On-campus housing filled to capacity

There are 1,190 beds at Eastern, and every single one is currently filled. However, there are far more than 1,190 students attending Eastern this semester, and every one of them needs a place to sleep. This appears to fly in the face of Eastern’s housing policy, which states that all students are required to live on campus. The situation poses several questions, such as whether doubles will become triples, or whether a new dorm will have to be built.

Bettie Ann Brigham, vice president of student development, clarifies Eastern’s housing policy by pointing out that students are only required to live on campus if space is available for them. Even if space is available, there are still exceptions to the rule.
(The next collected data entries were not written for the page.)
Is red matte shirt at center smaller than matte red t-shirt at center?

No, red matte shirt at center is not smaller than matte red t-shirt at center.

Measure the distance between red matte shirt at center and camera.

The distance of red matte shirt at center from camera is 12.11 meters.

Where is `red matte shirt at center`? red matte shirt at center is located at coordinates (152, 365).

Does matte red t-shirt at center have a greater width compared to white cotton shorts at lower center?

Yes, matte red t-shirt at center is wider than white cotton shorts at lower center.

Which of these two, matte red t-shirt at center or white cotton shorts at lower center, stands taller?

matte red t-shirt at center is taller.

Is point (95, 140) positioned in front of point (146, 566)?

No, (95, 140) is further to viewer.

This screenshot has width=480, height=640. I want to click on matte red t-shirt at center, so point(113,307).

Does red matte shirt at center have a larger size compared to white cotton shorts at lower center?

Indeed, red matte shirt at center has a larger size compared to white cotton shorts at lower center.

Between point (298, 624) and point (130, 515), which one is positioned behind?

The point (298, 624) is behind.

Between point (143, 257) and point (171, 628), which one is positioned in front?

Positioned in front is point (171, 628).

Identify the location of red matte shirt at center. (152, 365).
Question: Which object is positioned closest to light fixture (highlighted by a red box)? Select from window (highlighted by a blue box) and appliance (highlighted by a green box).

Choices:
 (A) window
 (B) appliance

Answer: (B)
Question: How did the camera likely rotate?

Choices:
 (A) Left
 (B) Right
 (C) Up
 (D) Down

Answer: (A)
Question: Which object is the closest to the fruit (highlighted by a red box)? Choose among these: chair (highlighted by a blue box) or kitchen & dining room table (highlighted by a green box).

For example, students who live at home can commute to campus regardless of whether space is available for them on campus.

While there are doubles that have been converted into triples, they are rare, and few of them are forced conversions.

“Most over-occupancy situations occur voluntarily,” Brigham said. “It usually happens because a student wants to live in a particular dorm that is already filled, so the student volunteers to move into a double with friends.”

Because there are fewer rooms available for men this semester, most students in over-occupancy situations are male. In fact, because more men were accepted into Eastern this semester, a floor in Doane hall was converted from a women’s floor to a men’s floor.

Eastern’s population is growing at a steady rate. Fortunately, the administration is fully aware of this and is keeping a watchful eye on the situation. However, this does not necessarily mean that a new dormitory will be built.

“We do have plenty of legal building space left, but we have a number of projects in the works for those areas,” Brigham said. “When the time comes to expand, we will have to look at how great the need for a new dorm is.”

What will most likely occur is that the school will examine niche housing, building small expansions onto existing buildings and fitting them with apartment or suite-style housing, Brigham said.

Another possibility is that the university will rent properties off campus to accommodate housing. This method has been used by the school in the past. Eastern rented property in nearby Bryn Mawr several years ago, known as Pennswood Hall. It housed students for approximately five years until the added space became unnecessary.

“It actually proved to be quite popular,” Brigham said. “In the beginning, the students who were sent there were upset. They felt that they were being marginalized, being forced off campus. But pretty soon it became the most popular dorm at the school. When Eagle was built and the program was discontinued, the residents were actually very upset.”